Host and Document Collaborative Brainstorming Sessions With Realtime Board

Realtime Board is a nice tool for hosting online, collaborative brainstorming sessions. I've featured the service a couple of times since its launch last fall. The service allows to work with any information and visual content on one board individually or with the team. You can work with images, videos, PDF-files, write notes and comment everything, use colorful post-it stickers and work with files from your Google Drive. Recently, Realtime Board added a free education version. The education version provides schools with all of the features of the Pro version for free. That means you can create unlimited private and public boards, have an unlimited number of collaborators, and 3GB of storage space.
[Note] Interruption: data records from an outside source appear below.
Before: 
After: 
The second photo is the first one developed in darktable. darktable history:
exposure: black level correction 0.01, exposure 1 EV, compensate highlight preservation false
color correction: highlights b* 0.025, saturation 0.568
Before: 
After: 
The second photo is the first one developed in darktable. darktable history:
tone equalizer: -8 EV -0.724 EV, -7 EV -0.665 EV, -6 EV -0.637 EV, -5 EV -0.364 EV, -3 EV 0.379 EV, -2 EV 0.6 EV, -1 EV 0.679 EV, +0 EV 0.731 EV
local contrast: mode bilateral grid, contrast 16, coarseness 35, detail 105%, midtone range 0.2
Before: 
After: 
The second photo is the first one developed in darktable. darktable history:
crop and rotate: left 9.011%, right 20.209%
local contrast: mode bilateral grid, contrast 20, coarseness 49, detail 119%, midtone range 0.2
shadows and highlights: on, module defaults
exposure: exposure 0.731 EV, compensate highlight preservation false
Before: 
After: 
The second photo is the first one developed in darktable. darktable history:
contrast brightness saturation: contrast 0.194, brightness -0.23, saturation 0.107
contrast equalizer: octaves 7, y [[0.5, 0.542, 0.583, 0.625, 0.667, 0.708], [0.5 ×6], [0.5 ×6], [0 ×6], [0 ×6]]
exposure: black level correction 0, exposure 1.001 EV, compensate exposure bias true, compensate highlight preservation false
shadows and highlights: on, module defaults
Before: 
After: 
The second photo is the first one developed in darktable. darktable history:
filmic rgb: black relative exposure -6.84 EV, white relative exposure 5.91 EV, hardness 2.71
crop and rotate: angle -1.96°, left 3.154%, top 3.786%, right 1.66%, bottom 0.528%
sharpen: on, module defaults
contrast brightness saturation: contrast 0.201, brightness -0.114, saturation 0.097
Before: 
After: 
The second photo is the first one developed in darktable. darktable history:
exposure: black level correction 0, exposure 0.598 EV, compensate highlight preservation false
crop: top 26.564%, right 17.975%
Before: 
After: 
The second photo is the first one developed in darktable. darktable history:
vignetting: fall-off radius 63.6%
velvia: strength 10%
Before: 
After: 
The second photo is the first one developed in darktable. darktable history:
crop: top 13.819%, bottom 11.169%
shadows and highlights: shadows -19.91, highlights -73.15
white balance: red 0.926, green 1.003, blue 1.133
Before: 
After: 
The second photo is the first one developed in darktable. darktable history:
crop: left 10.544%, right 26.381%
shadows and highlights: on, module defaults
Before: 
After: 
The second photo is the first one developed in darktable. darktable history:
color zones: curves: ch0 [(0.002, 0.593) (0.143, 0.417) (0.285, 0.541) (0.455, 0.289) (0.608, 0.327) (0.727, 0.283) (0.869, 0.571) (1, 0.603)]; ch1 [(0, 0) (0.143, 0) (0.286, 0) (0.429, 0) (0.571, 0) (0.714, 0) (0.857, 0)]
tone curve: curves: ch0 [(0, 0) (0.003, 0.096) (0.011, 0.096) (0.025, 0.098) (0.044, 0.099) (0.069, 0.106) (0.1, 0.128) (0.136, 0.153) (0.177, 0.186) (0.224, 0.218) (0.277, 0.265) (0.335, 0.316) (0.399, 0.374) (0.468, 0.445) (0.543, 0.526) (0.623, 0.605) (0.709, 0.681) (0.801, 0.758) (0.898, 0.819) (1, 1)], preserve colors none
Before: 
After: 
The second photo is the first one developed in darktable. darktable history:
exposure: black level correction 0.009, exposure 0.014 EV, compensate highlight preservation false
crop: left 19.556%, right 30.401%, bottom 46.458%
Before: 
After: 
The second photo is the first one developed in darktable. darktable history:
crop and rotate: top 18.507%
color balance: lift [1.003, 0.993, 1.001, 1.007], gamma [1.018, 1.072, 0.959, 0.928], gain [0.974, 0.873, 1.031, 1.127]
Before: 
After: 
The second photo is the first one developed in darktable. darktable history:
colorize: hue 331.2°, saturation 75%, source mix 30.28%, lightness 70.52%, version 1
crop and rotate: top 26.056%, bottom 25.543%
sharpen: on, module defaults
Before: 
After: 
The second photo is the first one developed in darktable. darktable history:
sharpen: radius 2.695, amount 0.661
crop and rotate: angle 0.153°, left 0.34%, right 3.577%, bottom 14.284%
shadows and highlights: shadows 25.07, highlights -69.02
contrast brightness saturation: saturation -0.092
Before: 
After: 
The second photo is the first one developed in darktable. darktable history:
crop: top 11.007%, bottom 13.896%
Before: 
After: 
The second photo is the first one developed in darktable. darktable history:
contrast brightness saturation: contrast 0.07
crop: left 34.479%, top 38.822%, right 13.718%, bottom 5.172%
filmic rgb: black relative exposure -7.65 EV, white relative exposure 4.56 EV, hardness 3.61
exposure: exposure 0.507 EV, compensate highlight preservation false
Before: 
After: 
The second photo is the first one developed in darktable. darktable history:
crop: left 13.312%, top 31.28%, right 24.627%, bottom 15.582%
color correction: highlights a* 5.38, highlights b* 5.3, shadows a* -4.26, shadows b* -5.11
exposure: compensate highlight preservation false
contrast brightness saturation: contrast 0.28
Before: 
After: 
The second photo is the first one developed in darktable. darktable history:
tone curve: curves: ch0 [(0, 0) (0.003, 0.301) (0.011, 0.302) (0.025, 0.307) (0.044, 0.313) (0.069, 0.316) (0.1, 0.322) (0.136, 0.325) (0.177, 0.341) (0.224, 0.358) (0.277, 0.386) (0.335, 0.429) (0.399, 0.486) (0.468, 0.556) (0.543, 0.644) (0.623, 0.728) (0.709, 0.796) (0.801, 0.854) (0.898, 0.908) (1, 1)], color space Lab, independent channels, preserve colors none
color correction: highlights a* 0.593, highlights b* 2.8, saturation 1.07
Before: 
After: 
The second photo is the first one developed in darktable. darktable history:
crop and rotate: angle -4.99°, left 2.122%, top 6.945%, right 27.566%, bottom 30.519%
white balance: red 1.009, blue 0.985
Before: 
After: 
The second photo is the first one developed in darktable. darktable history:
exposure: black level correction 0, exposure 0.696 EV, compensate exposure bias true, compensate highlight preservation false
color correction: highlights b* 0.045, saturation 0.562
Applications for Education
If you're looking for a free tool that your students can use to plan projects and create multimedia media mindmaps, Realtime Board is definitely worth giving a try. You can try it without creating an account. 

Tuesday, March 12, 2013

Sketchlot - A Collaborative Whiteboard for All Devices

Sketchlot is a free collaborative whiteboard service that works on any device that has a web browser. I tested it on my MacBook, my iPad, and my Android tablet this afternoon. Sketchlot is designed for teacher and student use. Teachers create their own accounts and then inside that account they can create a list of students. Each student is assigned his or her own password to use to join a drawing shared by his or her teacher. Teachers can create as many drawings as they like and share them on an individual basis. Teachers can share their drawings to one or all of their students at a time. Students can create their own sketches to share back to their teachers through Sketchlot.
 

Applications for Education
There are few ways that teachers might use Sketchlot with students. Teachers could ask students to create and label diagrams and share them via Sketchlot. Students could use Sketchlot as a collaborative mind mapping tool.